In the case of Madge v. Fabrizio, 179 Md. 517, 519, 20 A.2d 172, decided May 20, 1941, in which the appellant was a passenger in the unfavored car which was struck by the favored truck on the boulevard, Judge Johnson said: "The quoted portion of Section 235 has been construed by us in Monumental Motor Tours v. Becker, 165 Md. 32, 166 A. 434; Blinder v. Monaghan, 171 Md. 77, 188 A. 31; Greenfeld v. Hook, 177 Md. 116, 8 A.2d 888 (136 A.L.R. 1485); and Pegelow v. Johnson, 177 Md. 345, 9 A.2d 645, and from those decisions it may be definitely stated that for a driver to enter such a boulevard without stopping or, having once stopped, to enter upon the favored highway before yielding the right of way to vehicles thereon is an act of negligence on his part, because there is no requirement that the motorist upon the boulevard should slow down at intersections, for the reason that the purpose of the statute is to permit such vehicles to move freely, thus accelerating the flow of traffic over such favored highway; and it may also be said that the driver of a motor vehicle upon the boulevard has a right to assume that those entering thereon will respect the prohibition of the statute.

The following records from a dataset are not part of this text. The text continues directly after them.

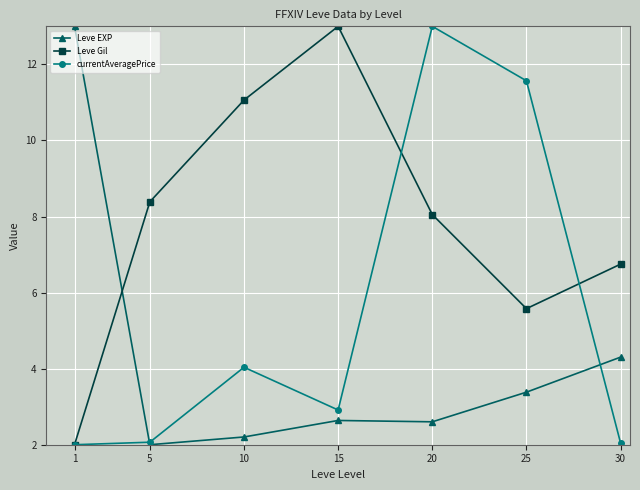

Is the value of Leve Gil at 1 greater than the value of Leve EXP at 20?

No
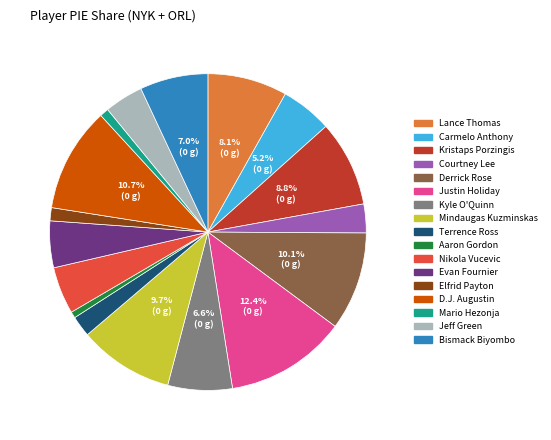

Between Jeff Green and D.J. Augustin, which is larger?

D.J. Augustin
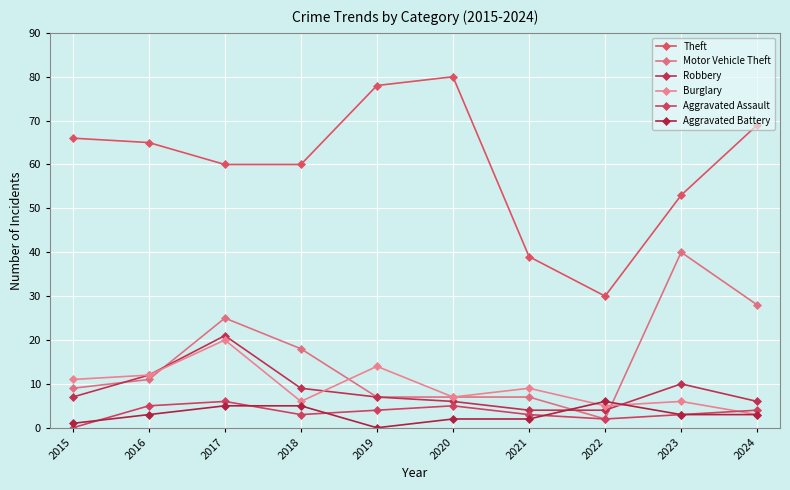

True or false: Burglary has a value of 7 at 2020.

True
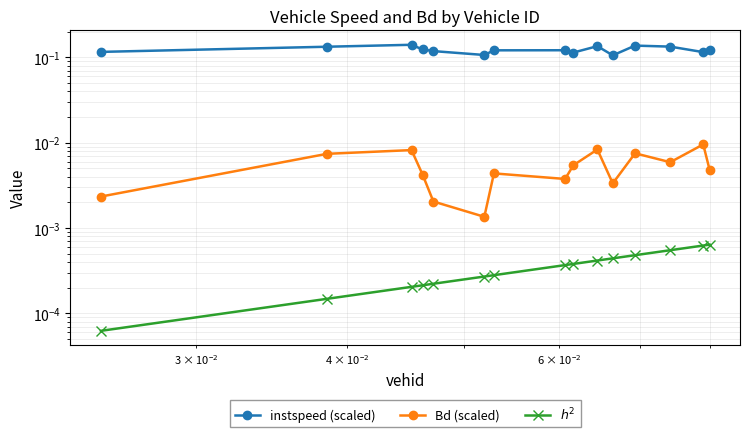

List the series in order of their peak value, lowest first.

$h^2$, Bd (scaled), instspeed (scaled)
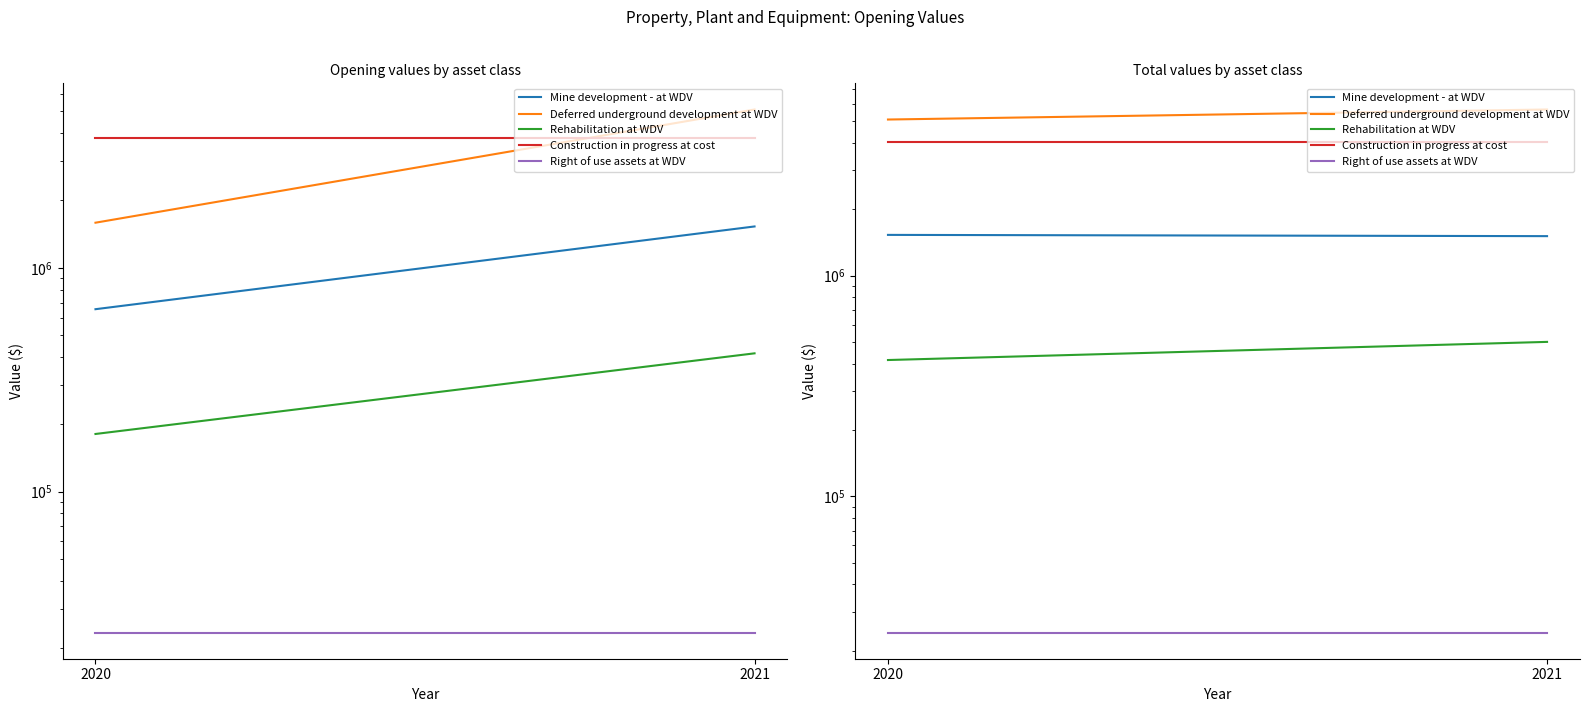

Does the chart display data point markers on the line(s)?

No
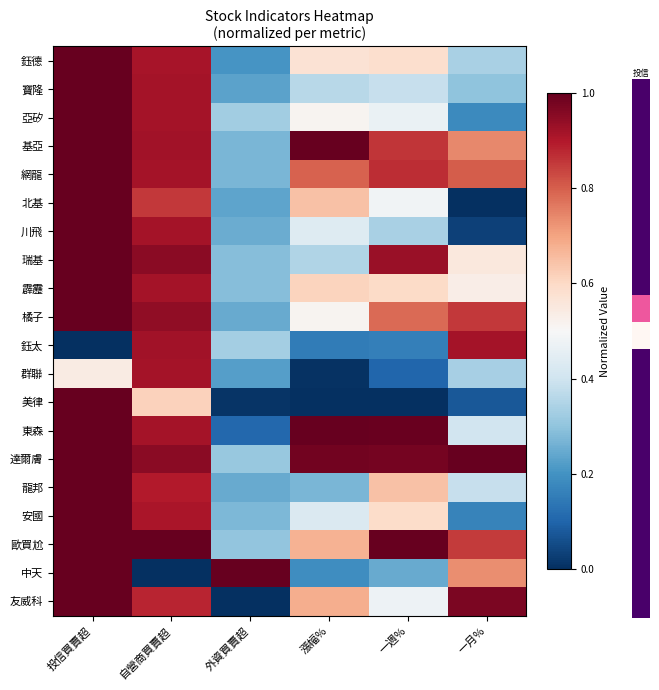

List the labels in order of 橘子 value, largest first.

投信買賣超, 自營商買賣超, 一月%, 一週%, 漲幅%, 外資買賣超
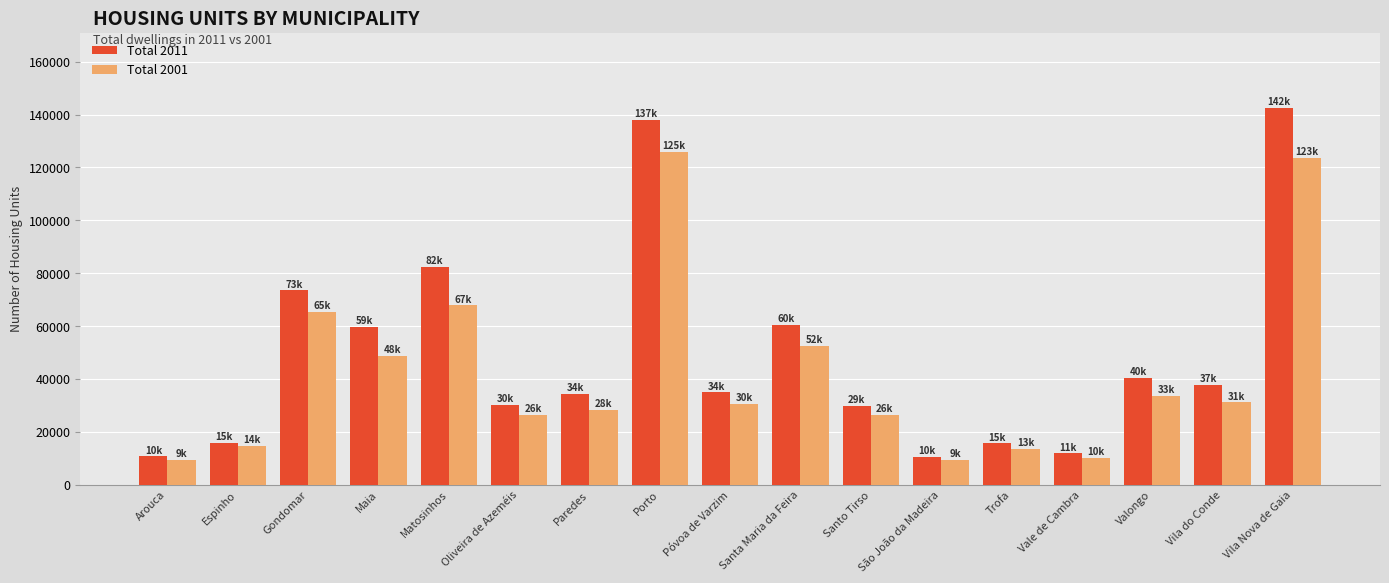

At Valongo, list the series in order from smallest to largest.

Total 2001, Total 2011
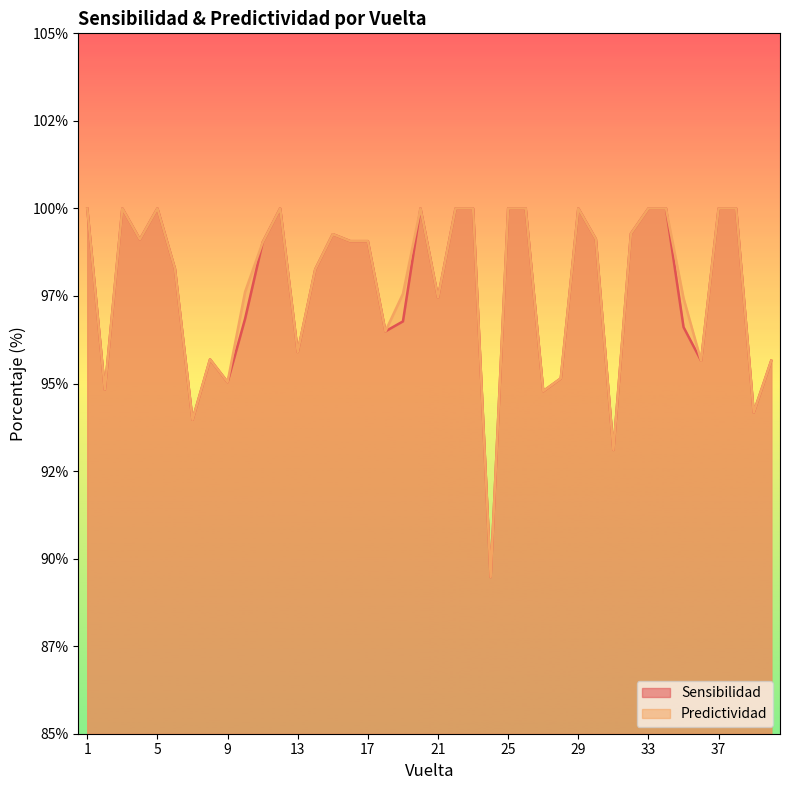

At how many categories does at least one series exceed 93?

39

The decision in Carlin v. Worthington, 172 Md. 505, 192 A. 356, has by some writers been regarded as in conflict with the other decisions mentioned (4 Md. Law Review, page 207), but as pointed out by Judge Offutt, speaking for this court in Greenfeld v. Hook, supra, a comparison of those decisions reveals no inconsistency, because in Carlin v. Worthington the principal ground on which the decision was based related solely to the question of proximate cause and not to relative rights at intersections. In view, therefore, of the mandatory provision of the statute, it would follow that if one drives upon a boulevard and collides with a vehicle lawfully thereon, he himself is negligent, and under such circumstances courts will not be diligent in submitting his case to the consideration of a jury simply because he unsuccessfully attempted to dodge the boulevard vehicle, for painly to send such a case to the jury renders the statute meaningless and the result is nothing more than statutory repeal by the judiciary."
In considering this prayer, we must view the testimony and all legitimate inferences therefrom in the most favorable light from the plaintiff's standpoint. In so viewing the testimony, we find no negligence on the part of the driver of appellant's truck. There is no evidence that this truck driver was not observing the road ahead of him. It is admitted that he was on the right side of the road. There is no doubt that the lights were lighted on the truck, because the plaintiff's own witnesses testified that lights shone in the car just before the collision. It is true that three witnesses in the car testified that they looked and did not see the lights of the truck. There is no testimony however that the lights were not lighted. Under these circumstances the testimony given by the passengers in the car with respect to the lights on the truck remains negative in nature. State v. Baltimore Ohio Railroad Co., 171 Md. 584, 594, 190 A. 231. There is no evidence of any excessive speed on the part of the truck driver. Applying the rule above set forth, the driver of the truck being the favored driver had the right to assume that the unfavored car entering the boulevard would respect the provisions of the statute. It is the opinion of this Court that this A prayer should have been granted, since there is not shown legally sufficient evidence of primary negligence on the part of the truck driver. In view of this it is not necessary that we review the other exceptions.
Judgment reversed, with costs, without a new trial.